A Nota Técnica da Fiocruz salienta que, no Brasil, estima-se que existam “cerca de 5, 2 milhões de idosos que necessitam de ajuda para as suas atividades da vida diária. Em pelo menos 80% dos casos, o cuidado é prestado por algum familiar e em 20% este é prestado por uma cuidadora remunerada, o que inclui os arranjos em que a prestação de cuidados se dá de forma mista entre pessoas contratadas e familiares. Dessa forma, estimamos que existem cerca de 4,2 milhões de familiares que cuidam de idosos e 1 milhão de cuidadores de idosos contratados ou remunerados”.

Assim, os autores da Nota Técnica apresentam várias razões para propor: ” que idosos com limitação da capacidade funcional sejam considerados prioridade independentemente de sua faixa etária; b) a adoção urgente de estratégias para vacinar idosos com dificuldade de sair de casa; c) a vacinação dos cuidadores de idosos que atuam nos domicílios, sejam estes um familiar ou uma pessoa contratada”.

Depois da pandemia

No Brasil e no mundo pós-Covid, será fundamental uma mudança de postura e olhar de governos e sociedade em geral em relação aos idosos, defendem os especialistas. O infectologista Paulo Abati sustenta ser essencial “um cuidado integral com a saúde da população idosa”.

“Cuidado integral significa dar acesso à saúde, mas acesso também a um envelhecimento saudável, com políticas de cultura para a população idosa, interação social, atividades físicas, reabilitação. As taxas de depressão na população idosa são extremamente altas, muito em função da falta de estrutura para essa população interagir socialmente”,

Para a geriatra Zélia Vieira de Moraes, “devemos mais do que nunca olhar a velhice sem o viés do preconceito (etarismo), mas considerando a necessidade de reconhecimento da representatividade desta população e sobretudo com a responsabilidade no cuidado daqueles com alto nível de dependência, numa faixa etária que cresce ano a ano e que representará quase 30% da população brasileira em menos de 30 anos”.

O gerontólogo Alexandre Kalache defende, por sua vez, que sejam construídas e executadas políticas públicas efetivas para atender aos quatro pilares que considera determinantes para um envelhecimento ativo: a garantia da saúde, o conhecimento, o capital social e a segurança, para a proteção dos idosos contra várias modalidades de violência.

De qualquer modo, mais do que nunca no pós-pandemia serão vários os desafios para o pleno respeito ao Artigo 3o do Estatuto do Idoso, de 01 de outubro de 2003:  “É obrigação da família, da comunidade, da sociedade e do Poder Público assegurar ao idoso, com absoluta prioridade, a efetivação do direito à vida, à saúde, à alimentação, à educação, à cultura, ao esporte, ao lazer, ao trabalho, à cidadania, à liberdade, à dignidade, ao respeito e à convivência familiar e comunitária”.

  1. Excelente matéria.

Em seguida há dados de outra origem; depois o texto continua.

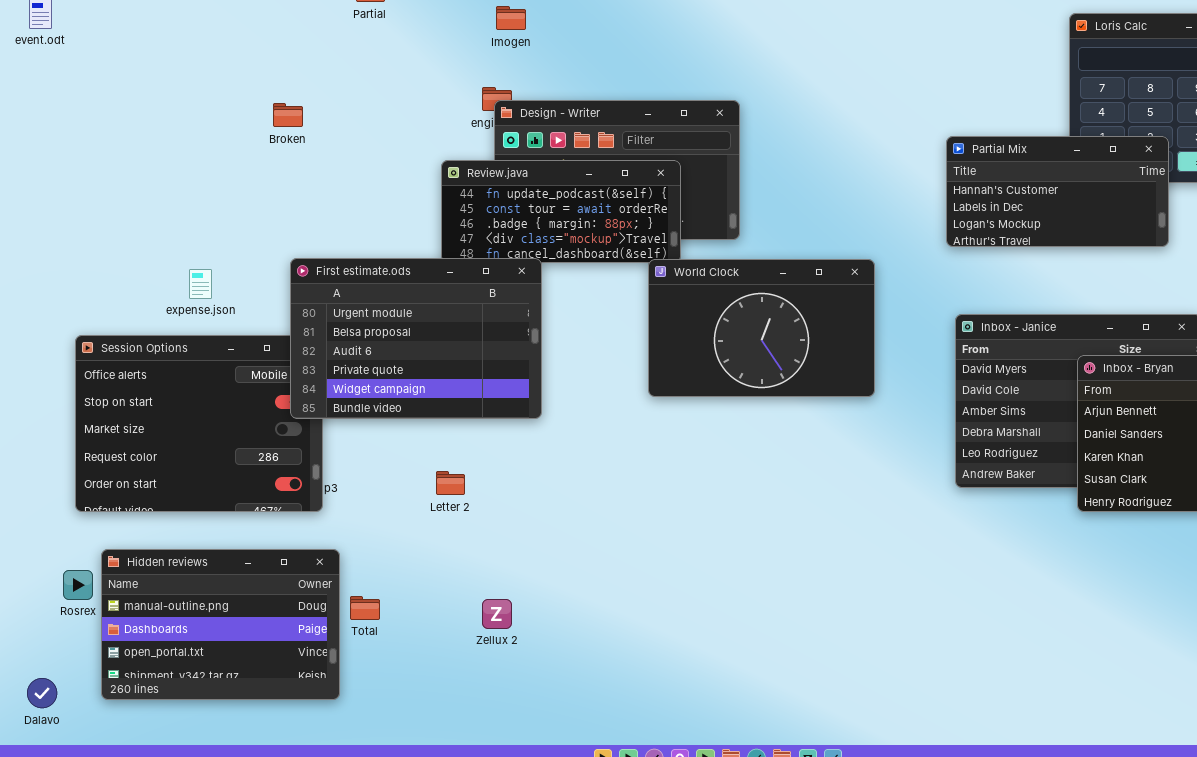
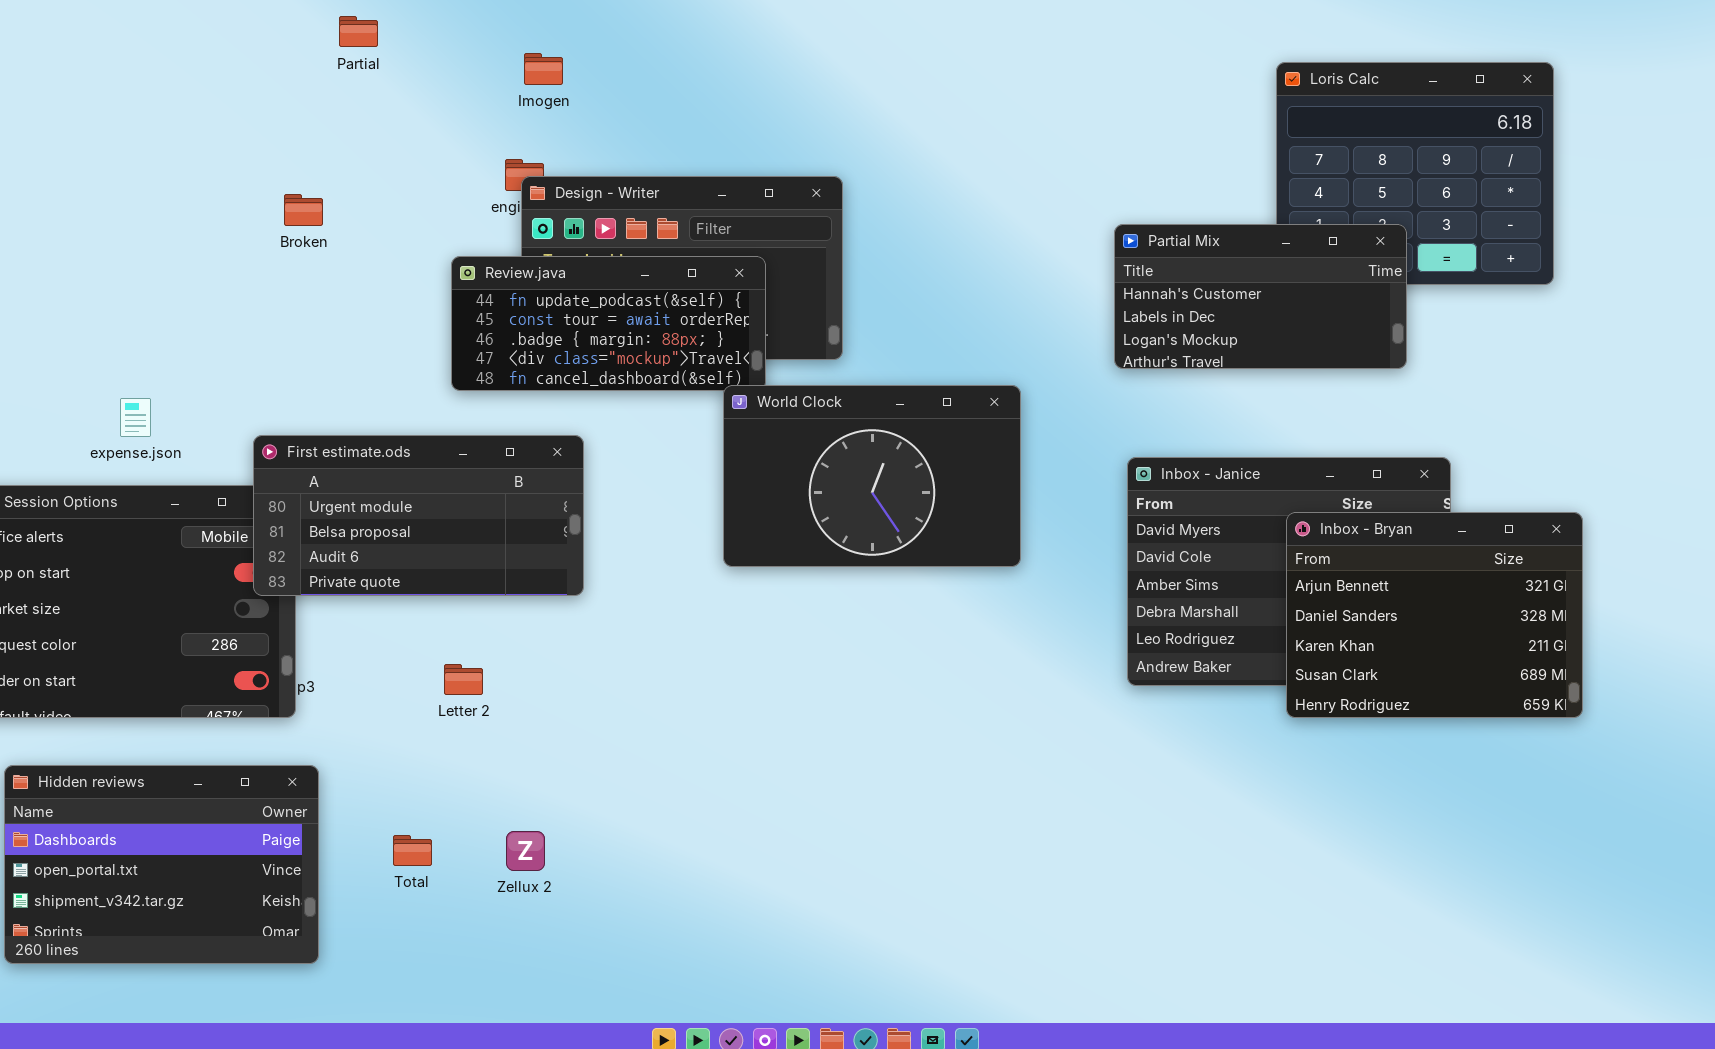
Broken: [273,103,303,127] -> [284,194,323,226], moved
First estimate.ods: [290,258,542,419] -> [253,435,584,596], resized
Hidden reviews: [101,549,340,700] -> [4,765,319,964], scrolled down 1 row
Total: [350,596,380,620] -> [393,835,432,866], moved

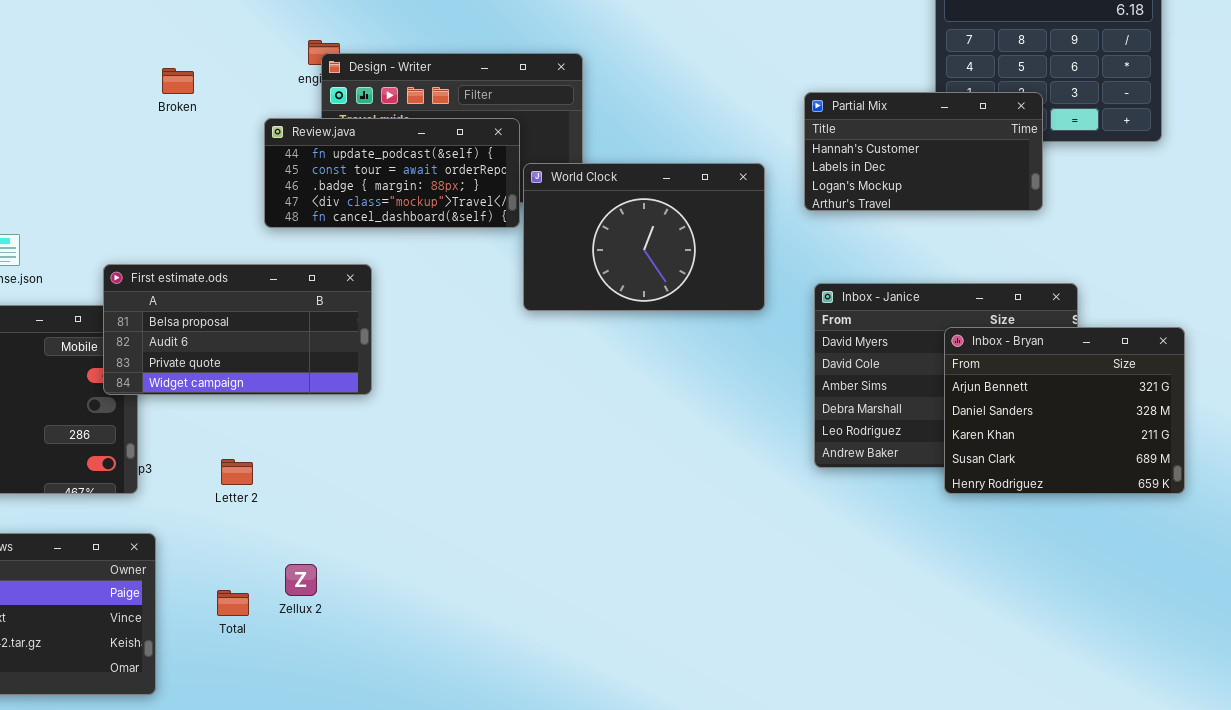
Broken: [284,194,323,226] -> [162,68,194,94], moved
World Clock: [723,385,1021,567] -> [523,163,765,311], moved
First estimate.ods: [253,435,584,596] -> [103,264,372,395], scrolled down 1 row
Letter 2: [444,664,483,695] -> [221,459,253,485], moved
Zellux 2: [506,831,545,871] -> [285,564,317,596], moved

A sociedade precisa ser intimada. Não podemos continuar como cegos, surdos e mudos frente a este genocídio. Defendo uma ampla reforma dentro da nossa política – com salários e mordomias dos governantes reduzidos e exigência em cumprir a pauta da Saúde-SUS e Educaçao de forma permanente, até que se cumpra o objetivo de atender toda a população, nem que demore 20 anos.